Three years ago, Rakowitz asked the British Museum to match the gift of his lamassu to Tate by returning an original to Iraq. Though he scorns as “colonial largesse” the response — that the museum had allowed 3D-printed replicas to be made for the University of Mosul — his first garden has other aims.

Behind it are personal memories of his Iraqi grandparents’ kitchen plot on Long Island: their house was, for him, an “immersive installation” of what they had lost. It also evokes botanical gardens in besieged Kabul, where “people would spend 20 minutes staring at a tree. Like an art work, a plant creates states of contemplation.”

The relief stands in a sandy bed of plants, as the panel extends into real space. The layout has workstations — from tea-drying to spice-grinding — based on the palace blueprint, while raised wooden beds echo the panel and lines of grey slate stand in for irrigation channels. Some plants take root in gabions, like weeds in a ruined palace. A curving aqueduct papered with date-cookie packets holds a bed of catmint, whose violet-blue blossoms will in time evoke flowing water.

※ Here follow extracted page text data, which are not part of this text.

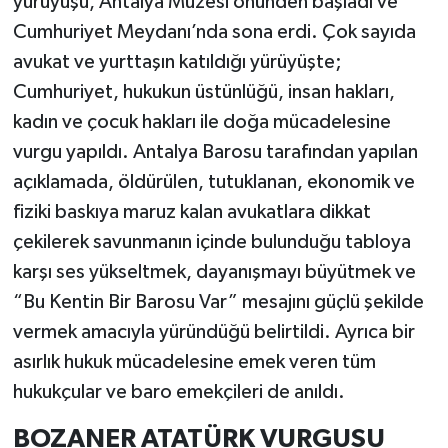
yürüyüşü, Antalya Müzesi önünden başladı ve
Cumhuriyet Meydanı’nda sona erdi. Çok sayıda
avukat ve yurttaşın katıldığı yürüyüşte;
Cumhuriyet, hukukun üstünlüğü, insan hakları,
kadın ve çocuk hakları ile doğa mücadelesine
vurgu yapıldı. Antalya Barosu tarafından yapılan
açıklamada, öldürülen, tutuklanan, ekonomik ve
fiziki baskıya maruz kalan avukatlara dikkat
çekilerek savunmanın içinde bulunduğu tabloya
karşı ses yükseltmek, dayanışmayı büyütmek ve
“Bu Kentin Bir Barosu Var” mesajını güçlü şekilde
vermek amacıyla yüründüğü belirtildi. Ayrıca bir
asırlık hukuk mücadelesine emek veren tüm
hukukçular ve baro emekçileri de anıldı.
BOZANER ATATÜRK VURGUSU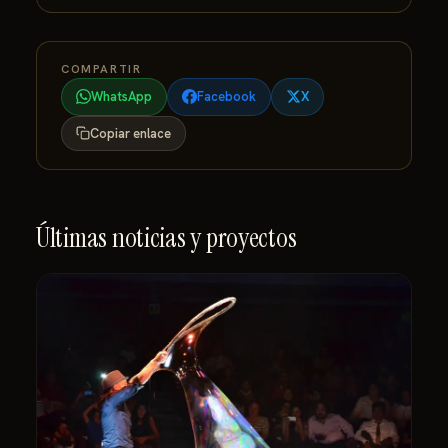
COMPARTIR
WhatsApp
Facebook
X
Copiar enlace
Últimas noticias y proyectos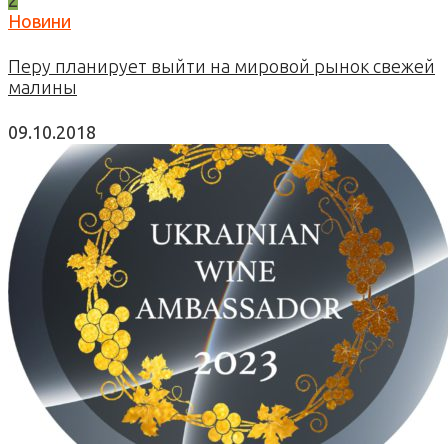
2
Новини
Перу планирует выйти на мировой рынок свежей
малины
09.10.2018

The 3D extension nods to 18th-century English gardens, whose follies embodied the pagodas on Chinese porcelain, creating, for Rakowitz, a “space of desire . . . not just imagination but activation”. Migrants “waiting on their status” were asked which plants they most missed. Charities such as The Comfrey Project, which treats displacement trauma with therapeutic horticulture, helped create a plant inventory reflecting places of origin. The plants, Rakowitz says, are “meant as portals for people who live here to connect back home; to see them take root”.

The artist’s handwriting is ubiquitous on blackboard labels in the soil, which weave personal narrative, history and geopolitics into horticulture. Potted date palms at the entrance are reminders that Iraq once led date exports, with 30mn palms before the Iran-Iraq war; after the 2003 invasion, “only three million trees survived.”

Nebuchadnezzar’s Babylonian Hanging Gardens were, by legend, for his wife Amytis, who missed her native Media, today’s Iran: “A garden to cure homesickness.”

“Seeing a familiar plant in another country is like a friend,” scientist Nicolette Perry, director of Dilston Physic Garden, tells me. “Everywhere around the world uses the same group of plants.” Herbs to improve memory and mood, such as sage and peppermint, grow as part of the installation, with recipes for tinctures. Rakowitz, whose father was a doctor, is alert to the healing power of both horticulture and art, including “dirt therapy” used by war veterans. Gardening, he says, produces “that curiosity and care that art has had for me”.

The garden is designed to be harvested. Also a chef, Rakowitz once edited a recipe book entitled A House with a Date Palm Will Never Starve. In Enemy Kitchen, he taught his mother’s Iraqi recipes, when Iraq “wasn’t visible beyond oil and war”.

Notes beside the plants quote sanctuary-seekers from Namibia to Sri Lanka who bring knowledge often lost in more urban societies. Dotted amid the foliage, their papier-mâché sculptures range from ancient heads to aeroplanes. “Refugees are not seen as having knowledge,” Eleni Venaki, director of The Comfrey Project, tells me. Yet, she suggests, conversations around plants can shift the balance of power towards mutual curiosity and discovery. 

Discussing the British Museum response to his letter, the artist speaks of the need for “repair and reciprocity”, for restorative justice, not just restitution or repatriation, that “allows us to think together.” This verdant gallery-garden, where “those looking for home are welcomed as equals”, takes a vigorous step on that path.